» GIVEN TEXT
───

Lin: It’s going really well! The three people who founded the site are me, Rowan Zeoli, and Chase Carter, and we’ve all been writing in tabletop spaces for 5-7 years. So we’re all pretty early on in our careers still. But we’ve never been fully employed; we’ve always been kind of disregarded because of the subject matter we focus on – a feeling I’m sure you guys know well. It was just one of those things where I got laid off from G/O Media along with 23 or 24 other people, and I just sort of looked at the state of media, and I was like “There’s no way I’m gonna get another job doing anything close to this.” So I used the time that severance gave me, and I built Rascal alongside my two other co-founders.   

The past week has been hectic. We launched on Tuesday and had this huge social media response. Someone asked us the other day: “What did you expect? What were your goals for this?” And we were just like “We didn’t have any. We had zero expectations.” Because we had no idea what was gonna happen. Some other people were asking me, “Oh, what are your numbers?” We don’t know. And they were like “What do you think you’re going to make in the first month?” And we’re like “We don’t know!” 

Gita: People have all these huge assumptions when you start a business about how you’re able to predict how things are going to go. I remember, before we even announced Aftermath, people asking me, “When do you think you’re gonna be able to hire?” I don’t know the answer to that question! We just don’t know. It all depends. You have to do everything, and that includes all the metrics-related things that were often given to people that were far away from the journalism desk.

Lin: In terms of a lot of it, we’ve decided “Probably never? Probably never. But maybe eventually.” This is a tabletop roleplaying site. Are you guys tabletop roleplayers in addition to being video game players?

───

» INFORMATION SHOWN
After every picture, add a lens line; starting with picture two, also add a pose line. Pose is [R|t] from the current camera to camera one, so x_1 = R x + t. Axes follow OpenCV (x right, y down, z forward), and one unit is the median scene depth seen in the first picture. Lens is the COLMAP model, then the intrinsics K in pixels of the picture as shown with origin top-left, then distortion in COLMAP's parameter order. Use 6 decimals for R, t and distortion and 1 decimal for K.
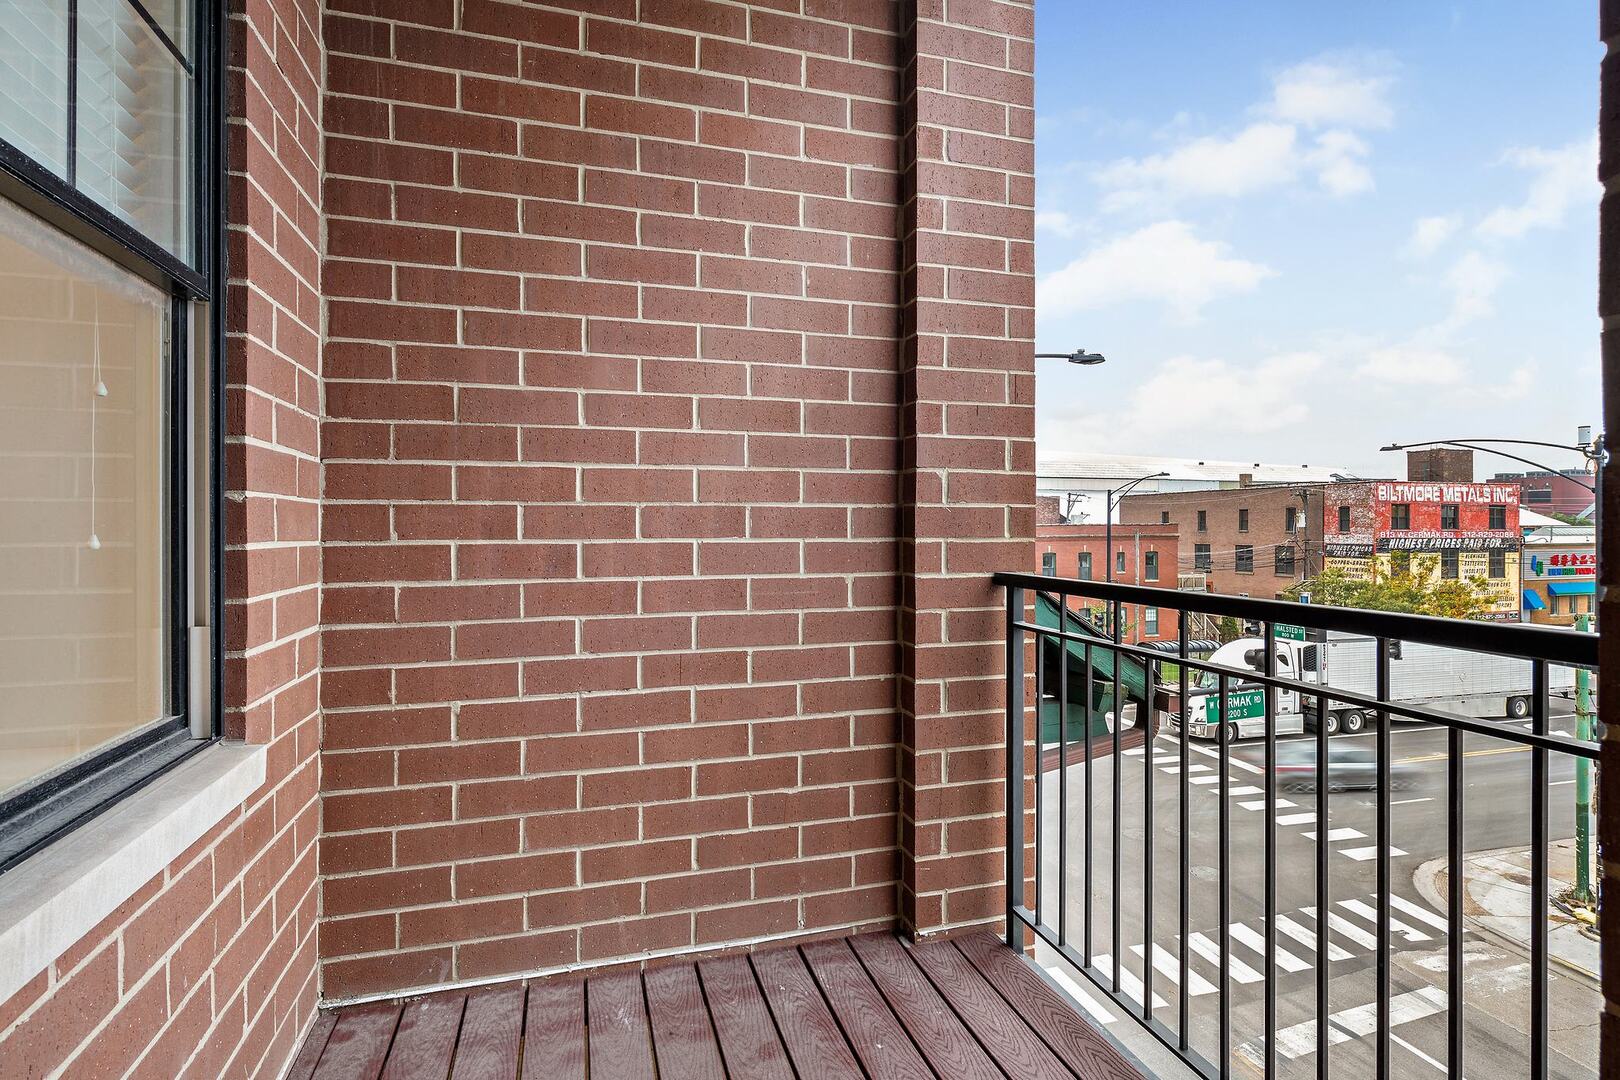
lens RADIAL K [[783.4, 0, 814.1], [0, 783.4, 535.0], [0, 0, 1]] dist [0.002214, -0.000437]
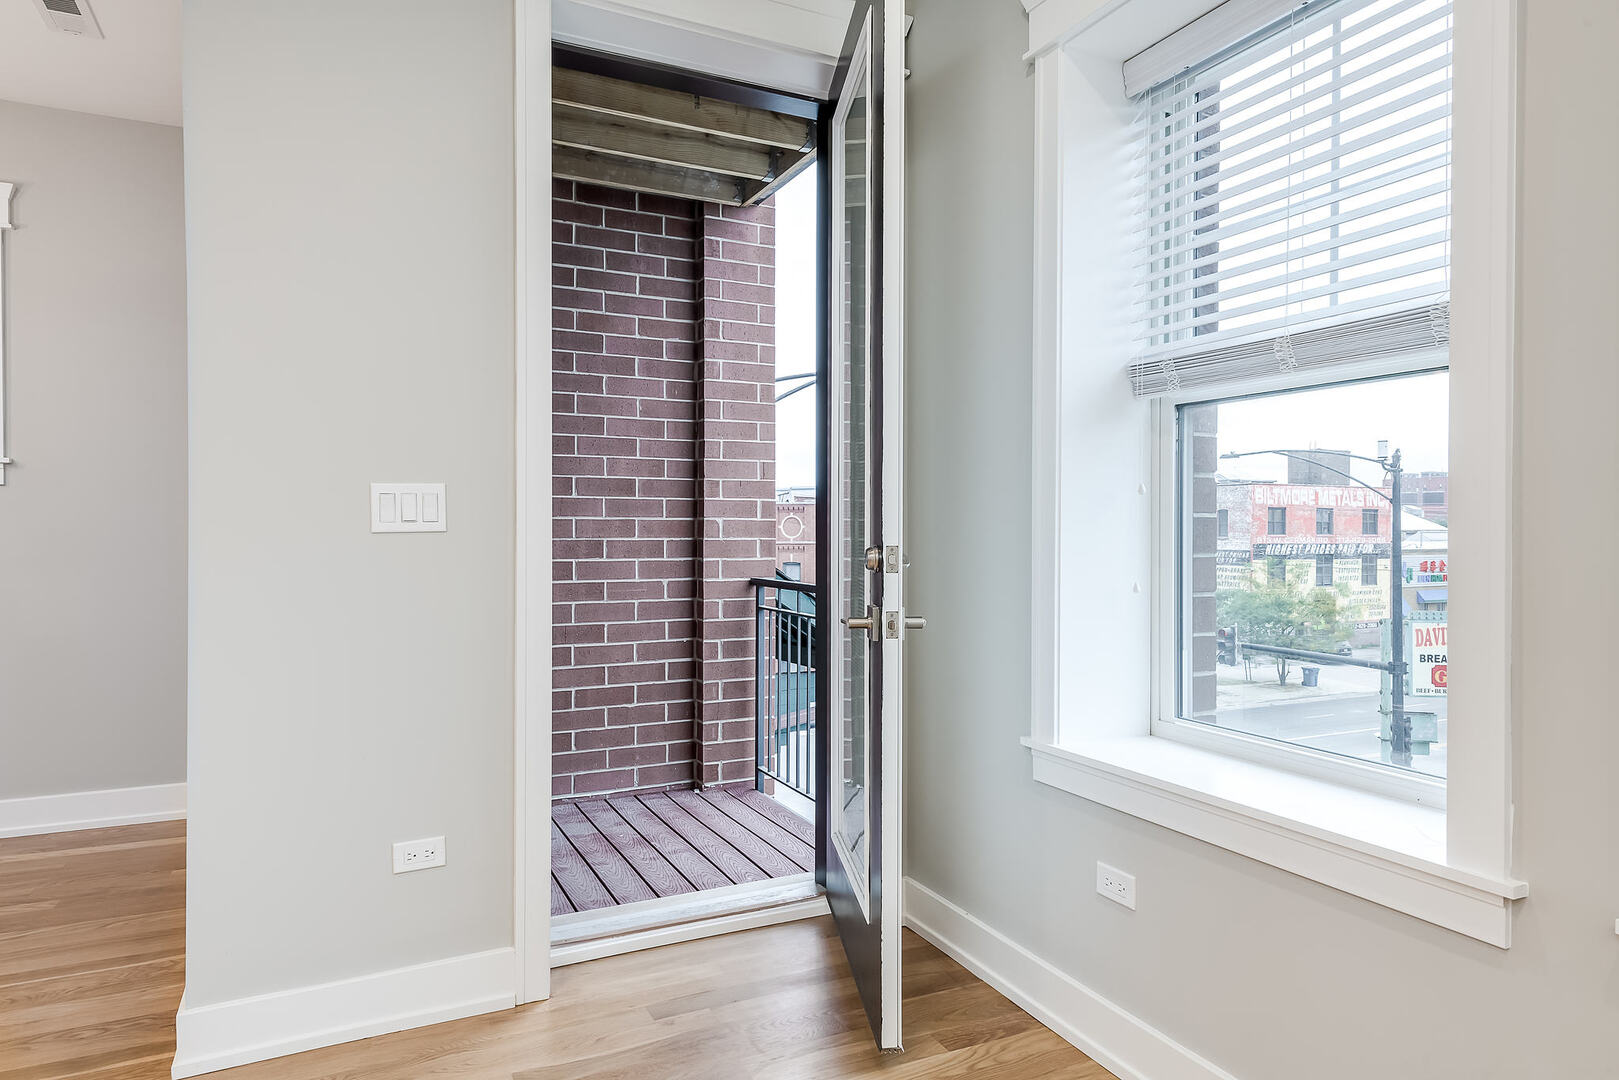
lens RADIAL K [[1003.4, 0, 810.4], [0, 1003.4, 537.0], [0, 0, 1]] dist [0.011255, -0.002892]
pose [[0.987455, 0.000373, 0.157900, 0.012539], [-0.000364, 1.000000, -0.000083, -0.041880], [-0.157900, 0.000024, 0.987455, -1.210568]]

───

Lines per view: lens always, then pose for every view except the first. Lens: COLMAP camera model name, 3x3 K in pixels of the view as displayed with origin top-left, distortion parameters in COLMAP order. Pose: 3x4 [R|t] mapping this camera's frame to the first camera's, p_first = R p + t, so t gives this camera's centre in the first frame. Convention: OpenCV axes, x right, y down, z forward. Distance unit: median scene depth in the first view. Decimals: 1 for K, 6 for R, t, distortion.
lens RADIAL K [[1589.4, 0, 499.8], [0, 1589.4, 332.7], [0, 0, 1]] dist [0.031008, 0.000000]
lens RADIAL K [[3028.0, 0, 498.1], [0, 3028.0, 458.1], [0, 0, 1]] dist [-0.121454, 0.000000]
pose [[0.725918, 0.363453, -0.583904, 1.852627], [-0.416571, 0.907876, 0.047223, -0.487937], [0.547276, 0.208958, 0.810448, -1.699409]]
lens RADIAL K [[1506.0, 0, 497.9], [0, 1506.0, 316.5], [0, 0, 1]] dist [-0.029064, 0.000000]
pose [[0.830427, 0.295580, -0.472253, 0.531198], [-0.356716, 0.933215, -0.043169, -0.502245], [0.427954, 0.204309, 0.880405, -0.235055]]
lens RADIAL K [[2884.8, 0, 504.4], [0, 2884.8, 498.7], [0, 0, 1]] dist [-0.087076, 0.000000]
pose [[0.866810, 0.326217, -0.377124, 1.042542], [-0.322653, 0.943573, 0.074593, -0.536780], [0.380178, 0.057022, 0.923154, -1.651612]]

───

» EXERCISES TO COMPLETE
(a) Why did Lin use the time from severance to build Rascal, according to the interview? Answer in one to three sentences.
(b) How would you render this sentence from the interview in Spanish: "We launched on Tuesday and had this huge social media response."
(c) Continue the interview about founding Rascal, starting after its last line.
You can ignore the rows.

» SET OF ANSWERS
(a) After being laid off from G/O Media, Lin looked at the state of media and concluded there was no way to get another job doing anything close to that work. So Lin used the severance time to build Rascal with two co-founders.

(b) Lanzamos el martes y tuvimos una enorme respuesta en las redes sociales.

(c)
Gita: I’m a roleplayer.

Nathan: I’ve played D&D a few times. That’s pretty much it.

Lin: Alright, I’m not talking to you ever again. You’re dead to me.

Everybody: [Laughs]

Gita: I love to make up a little guy and rotate him in my head.

Lin: But yeah, so people were asking us all of these questions, and so in our Discord we’ve invoked a tabletop roleplaying term: We put it in a clock, which means we’ll just deal with it later.

Gita: Eventually your clock will advance to the point where you have to deal with some of these things. 

Luke: There’s no IRS in your D&D game, but there absolutely is [in real life].

Nathan: But yeah, I was curious about the general state of journalism and media around tabletop roleplaying, because I’ve read some of Rascal’s posts, and it seems like there’s just not very much of this. I’m familiar with stuff on YouTube and actual play shows, but is there much beyond that? Or are you doing a kind of maiden voyage with Rascal?

Lin: We’re definitely not doing a maiden voyage. I want to be clear that there are outlets working in the space. There’s Bell of Lost Souls, there’s EN World, there’s Geek Native. A lot of these are really indie outfits that aren’t necessarily full-time, profitable ventures for the people working on them. A lot of it is consumer-article focused. It’s like “Here’s what D&D is doing. Here’s a Magic: The Gathering deck. Did you see this Tomb Raider tabletop announcement?” It’s very service-journalism oriented in a lot of ways. So we’re doing something in between the stuff that’s out there that we would consider news outlets and then, like, blogs.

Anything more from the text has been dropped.